TEXT FOR ANALYSIS
The filmmaker behind “Girl” and “Close” isn’t trying to “queer” history — how could he, when same-sex love on and off the battlefield has been so intrinsic to wartime that the very subject is a major plot point in “The Iliad?” Instead, Dhont offers a corrective to a much more recent attempt to erase what was already there, making his case with force, pageantry and outsized patriotic zeal. All the same, the film is rather subversive, moving away from trench-based misery to reimagine the front as a place of great freedom and romantic possibility. 

We follow young conscripts Pierre (Emmanuel Macchia) and Francis (Valentin Campagne) as they arm themselves with art — putting on performances to boost morale, fighting the war on their own terms. An opening title explains the Belgian policy of rotating battalions: those on the frontlines one day would fall back the next to recuperate and rebuild, returning to the fight with diminished ranks.

From there, Dhont builds a world ever-so-adjacent to the slaughterhouse, where the artistically inclined could bloom. 

Chief among them is Francis — a slight tailor’s son who, born a few decades later, would almost certainly have become a cabaret performer or a Cannes-acclaimed director; in other words, John Cameron Mitchell. But we can’t pick our time, and luckily for this gifted actor, director and drag artist, the war has handed him the perfect stage to deploy his talents, and find love. 

His partner isn’t so fortunate: Pierre arrives with a fuller build, the kind that makes a body far more likely to be mangled when sent over the line. “Coward” takes its time, sketching out an ironic utopia where gender performers receive the kind of adulation unavailable in button-down civilian life — especially from a macho military corps for whom homophobia is second nature. That prejudice doesn’t fall away when everyone’s cramped together in close quarters, so for a while our two leads are forced into a very chaste flirtation.

INFORMATION
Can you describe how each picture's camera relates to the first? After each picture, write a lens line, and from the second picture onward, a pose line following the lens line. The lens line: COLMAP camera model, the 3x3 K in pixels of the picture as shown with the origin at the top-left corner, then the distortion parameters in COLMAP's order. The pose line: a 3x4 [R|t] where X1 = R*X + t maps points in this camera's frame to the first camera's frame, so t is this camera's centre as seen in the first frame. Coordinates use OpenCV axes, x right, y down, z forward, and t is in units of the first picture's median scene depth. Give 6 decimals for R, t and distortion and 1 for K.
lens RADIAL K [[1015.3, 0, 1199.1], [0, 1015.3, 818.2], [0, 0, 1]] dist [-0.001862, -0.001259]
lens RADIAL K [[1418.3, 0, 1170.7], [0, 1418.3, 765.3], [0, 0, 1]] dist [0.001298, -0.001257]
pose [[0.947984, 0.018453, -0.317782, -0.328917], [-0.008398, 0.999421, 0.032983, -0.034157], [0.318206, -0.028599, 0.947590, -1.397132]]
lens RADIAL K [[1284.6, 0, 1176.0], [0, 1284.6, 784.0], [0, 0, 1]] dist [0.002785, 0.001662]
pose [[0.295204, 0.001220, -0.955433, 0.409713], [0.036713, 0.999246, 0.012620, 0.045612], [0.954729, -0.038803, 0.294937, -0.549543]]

ACTIVITIES
a: Transcribe the film review word for word, beginning at the words "We follow young" and stopping after "inclined could bloom.".
b: Go on with the review of Dhont's war film, picking up right after its final sentence.
The data has no connection to the film review.

RESULTS FOR THE EXERCISE
a:
We follow young conscripts Pierre (Emmanuel Macchia) and Francis (Valentin Campagne) as they arm themselves with art — putting on performances to boost morale, fighting the war on their own terms. An opening title explains the Belgian policy of rotating battalions: those on the frontlines one day would fall back the next to recuperate and rebuild, returning to the fight with diminished ranks.

From there, Dhont builds a world ever-so-adjacent to the slaughterhouse, where the artistically inclined could bloom.

b:
Dhont shot in academy ratio and frames shot after shot around eye-lines: for the first hour, we follow Pierre and Francis as they appraise one another, stealing glances that grow ever bolder. A body-strewn trip up the ladder returns Pierre emboldened to finally act — with Eros never far from Thanatos, as “Coward” tracks teenage sex and death at a very different camp. 

From the first scene, Dhont leans on period songs and military chants, to the point where the film could qualify as a musical, given its reliance on a cappella numbers and war hymns. That dovetails with his unambiguous perspective on Francis as the greatest of true believers, an “each according to his ability” hardliner determined to support the effort by any means available. Betrayed by his body, Pierre becomes the titular coward once he decides — understandably — that with love in his life he’d rather not die. But the larger narrative never quite gets under his skin as intuitively as it does his partner’s.

 And that’s pretty much it for a film closer in nature to a scrapbook than a novel. It plays as an oral, musical history, rich in period research and detail, laying out its narrative and thematic concerns early and never really moving beyond them. At some point, dreaming up his next revue, Francis says, “If they want patriotism, then we’ll give them patriotism” — without cynicism, and neither from the filmmaker.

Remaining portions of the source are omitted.